(Camera settings data)
------------------------------------------------

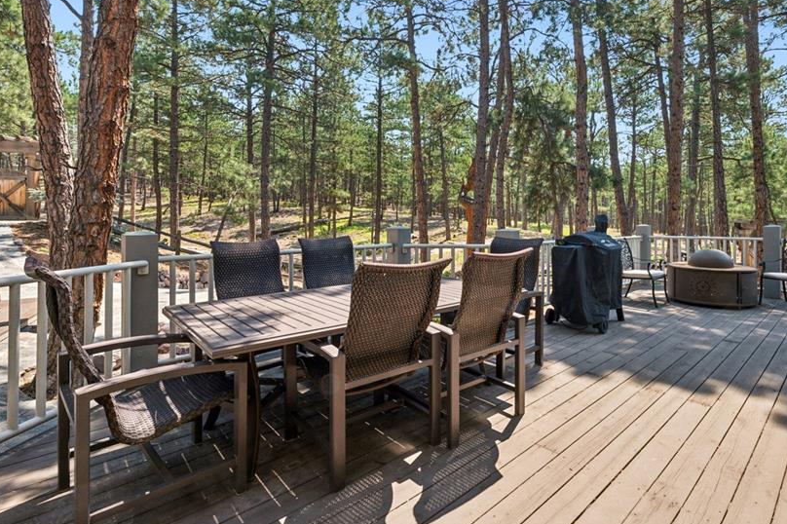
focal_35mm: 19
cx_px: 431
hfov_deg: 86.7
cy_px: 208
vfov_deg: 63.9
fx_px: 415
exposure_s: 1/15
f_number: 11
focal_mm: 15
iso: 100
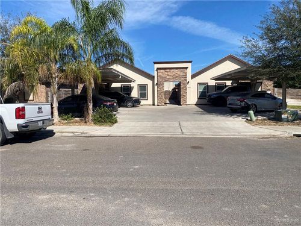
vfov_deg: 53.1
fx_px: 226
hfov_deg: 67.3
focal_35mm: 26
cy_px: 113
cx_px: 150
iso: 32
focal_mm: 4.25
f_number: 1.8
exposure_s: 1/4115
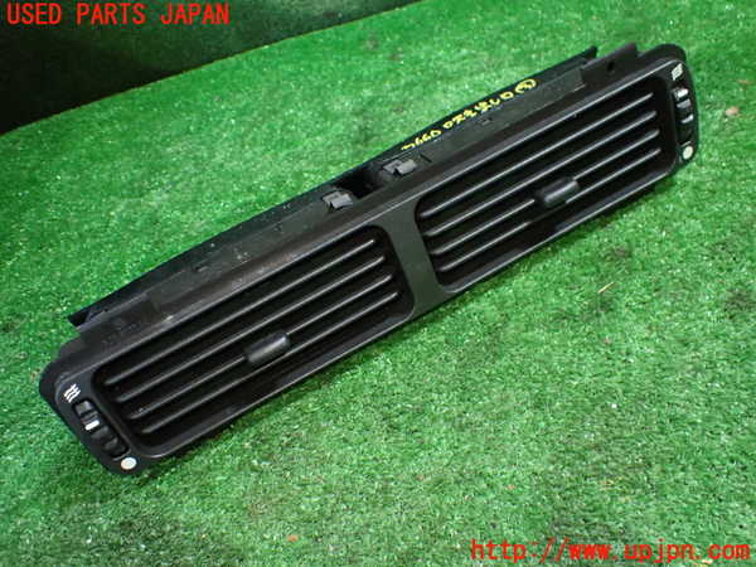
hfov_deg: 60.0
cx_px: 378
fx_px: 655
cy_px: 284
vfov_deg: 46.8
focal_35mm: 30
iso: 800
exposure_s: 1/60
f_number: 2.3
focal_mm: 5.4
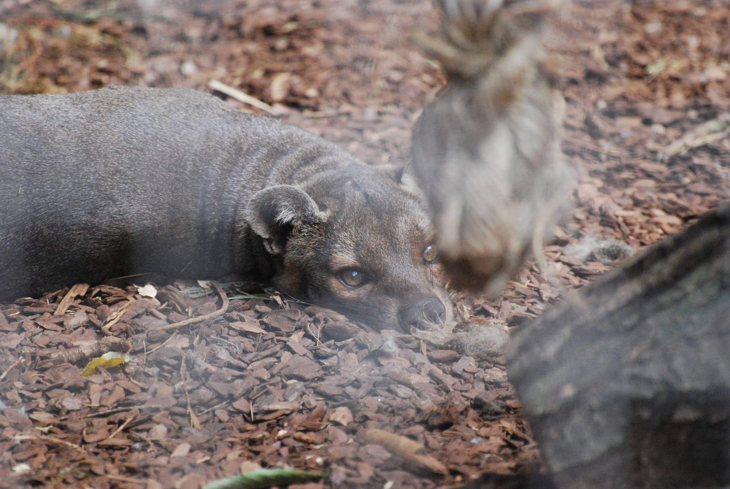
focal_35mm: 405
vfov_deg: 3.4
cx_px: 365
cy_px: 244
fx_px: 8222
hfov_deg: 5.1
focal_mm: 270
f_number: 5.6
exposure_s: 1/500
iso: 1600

------------------------------------------------

**What is being asked:** Once the pictures are set aside, the remaining data must be transcribed exactly.

**Problem solution:**
focal_35mm: 19
cx_px: 431
hfov_deg: 86.7
cy_px: 208
vfov_deg: 63.9
fx_px: 415
exposure_s: 1/15
f_number: 11
focal_mm: 15
iso: 100
vfov_deg: 53.1
fx_px: 226
hfov_deg: 67.3
focal_35mm: 26
cy_px: 113
cx_px: 150
iso: 32
focal_mm: 4.25
f_number: 1.8
exposure_s: 1/4115
hfov_deg: 60.0
cx_px: 378
fx_px: 655
cy_px: 284
vfov_deg: 46.8
focal_35mm: 30
iso: 800
exposure_s: 1/60
f_number: 2.3
focal_mm: 5.4
focal_35mm: 405
vfov_deg: 3.4
cx_px: 365
cy_px: 244
fx_px: 8222
hfov_deg: 5.1
focal_mm: 270
f_number: 5.6
exposure_s: 1/500
iso: 1600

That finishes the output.